Living on a homestead, or living off grid requires a certain skillset. Sure, these skills can be learned but it’s best to learn before you move to the country.

If your well goes out…. Can you fix it? If the shingles blow off can you fix that? Practice some DIY skills before you take on country life. Go camping and not in an RV. Learn some basic skills.

Can you start a fire in a fireplace? Do you have wood stacked and ready?

Growing food and raising livestock isn’t all roses. Crops fail. Chickens get attacked by any number of critters. Life on a homestead can be tough. Practice growing ‘something’ while you’re still in town

Remember there’s no store around the corner. There’s no take out, no drive throughs and no pizza delivery. You’ll need to store ‘some’ food, some water and simple medical supplies. If you’re using the homestead as a ‘bug out’ location storing these things is even more important as you can’t carry everything you need on short notice.

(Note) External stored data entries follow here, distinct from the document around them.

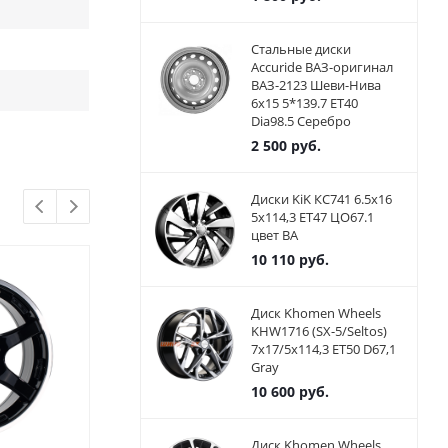
Стальные диски
Accuride ВАЗ-оригинал
ВАЗ-2123 Шеви-Нива
6x15 5*139.7 ET40
Dia98.5 Серебро
2 500
руб.
Диски KiK КС741 6.5x16
5x114,3 ET47 ЦО67.1
цвет BA
10 110
руб.
Диск Khomen Wheels
KHW1716 (SX-5/Seltos)
7x17/5x114,3 ET50 D67,1
Gray
10 600
руб.
Диск Khomen Wheels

Your food and water storage should be in a location where it won’t be affected by extreme temperatures, such as a root cellar, especially if you aren’t living at the homestead.

Check Out the Land
So you bought a few acres in the country and this is intended as your future ‘bug out’ location or future homestead. Walk the entire property. Is there already a natural planting of fruit or nut trees? Is there a spring or other water source? Are there other ways into the property. Getting to know your land, as well as the surrounding area can help you in your planning.

Plan Execute Deliver
Before buying that country property remember to first plan. Then you can complet the plan. It’s very helpful to know exactly what you need to do and when as well as how to do it.

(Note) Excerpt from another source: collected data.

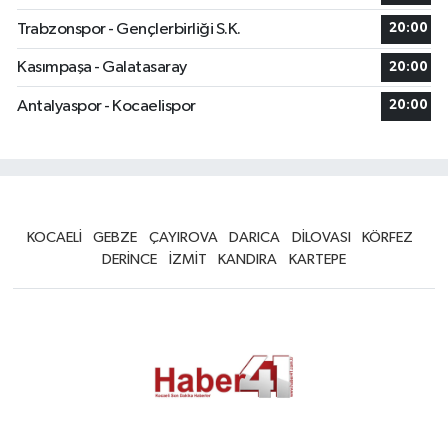
Trabzonspor - Gençlerbirliği S.K.
20:00
Kasımpaşa - Galatasaray
20:00
Antalyaspor - Kocaelispor
20:00
KOCAELİ
GEBZE
ÇAYIROVA
DARICA
DİLOVASI
KÖRFEZ
DERİNCE
İZMİT
KANDIRA
KARTEPE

You wouldn’t move to the country, buy a fancy tractor and plant ten acres of watermelons. Well, you could, but unless you had personal knowledge of watermelon growing, as in you grew up in a farm household where watermelons were an annual staple crop, you’d be in over your head. Whatever you do, you start small. Learn as you go and then grow.

Homesteading, and living off the grid, are not necessarily the same thing but both require planning, perseverance, a good attitude and the ability and gumption to work the land. It’s not an easy lifestyle yet a lifestyle so many long for.